British Library PhD placement scheme – project profile: Data Mining of Doctoral Theses
lterrat's bookmarks 2017-01-08
"The British Library manages the national database of UK doctoral theses, called EThOS (http://ethos.bl.uk). We work with UK universities to aggregate information about all theses produced by PhD students in the UK, and provide full access to as many as possible to support researchers everywhere.
The main purpose of EThOS is to support researchers to search for, discover and access theses for use in their own research. Where possible, users can download the full thesis or order a scan of older print theses, and EThOS is one of the British Library’s most well used research resources.

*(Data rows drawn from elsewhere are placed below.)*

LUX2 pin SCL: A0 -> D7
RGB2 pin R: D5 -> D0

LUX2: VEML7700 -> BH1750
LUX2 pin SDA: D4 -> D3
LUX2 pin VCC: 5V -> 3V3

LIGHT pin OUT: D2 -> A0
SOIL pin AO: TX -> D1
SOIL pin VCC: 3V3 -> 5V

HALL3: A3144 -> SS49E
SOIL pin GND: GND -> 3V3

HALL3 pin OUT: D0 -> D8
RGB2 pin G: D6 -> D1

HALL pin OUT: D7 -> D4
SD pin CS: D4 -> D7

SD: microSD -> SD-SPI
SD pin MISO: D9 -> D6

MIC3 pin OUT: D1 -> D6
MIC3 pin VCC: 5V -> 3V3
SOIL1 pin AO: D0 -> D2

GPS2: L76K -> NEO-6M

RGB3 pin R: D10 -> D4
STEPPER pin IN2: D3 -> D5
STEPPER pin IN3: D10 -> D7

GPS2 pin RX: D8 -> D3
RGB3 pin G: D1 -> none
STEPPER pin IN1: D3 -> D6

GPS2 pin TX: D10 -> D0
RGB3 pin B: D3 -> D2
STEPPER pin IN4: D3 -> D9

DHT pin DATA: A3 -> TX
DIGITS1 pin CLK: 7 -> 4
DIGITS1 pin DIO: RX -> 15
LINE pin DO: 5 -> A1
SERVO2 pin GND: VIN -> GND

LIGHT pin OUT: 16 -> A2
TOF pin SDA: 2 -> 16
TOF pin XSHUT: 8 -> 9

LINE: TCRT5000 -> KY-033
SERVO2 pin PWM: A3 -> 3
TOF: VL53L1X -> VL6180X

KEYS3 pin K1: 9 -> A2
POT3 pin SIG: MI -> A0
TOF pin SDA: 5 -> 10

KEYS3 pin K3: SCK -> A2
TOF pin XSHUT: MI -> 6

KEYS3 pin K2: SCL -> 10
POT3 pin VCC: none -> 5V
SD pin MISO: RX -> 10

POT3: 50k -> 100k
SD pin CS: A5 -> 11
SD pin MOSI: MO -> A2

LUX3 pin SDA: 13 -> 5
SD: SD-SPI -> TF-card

But the almost complete aggregation of the metadata records of all UK PhD theses – some 450,000 – also has enormous value. For example, users can compare one university’s outputs against another, make connections between thesis authors and their supervisors, or analyse trends in funding for doctoral research. The value of this large dataset is increasingly recognised, and we now want to extend and improve the data held within it as much as we possibly can. To analyse funding trends, we need consistent, comprehensive funding body information; to make connections between thesis authors and their supervisors, we need supervisor names to be present in the metadata records; to analyse trends in the research itself, we need at least the thesis abstract so that people can mine and re-use the information.
This placement project focuses on three metadata elements – supervisor names, research funding organisations, and the thesis abstracts. Very often, these data elements are described within the ‘front matter’ pages of the full theses themselves but not (yet) in the re-usable metadata records. The aim of the project is to use content mining methods to extract the missing data from the full theses."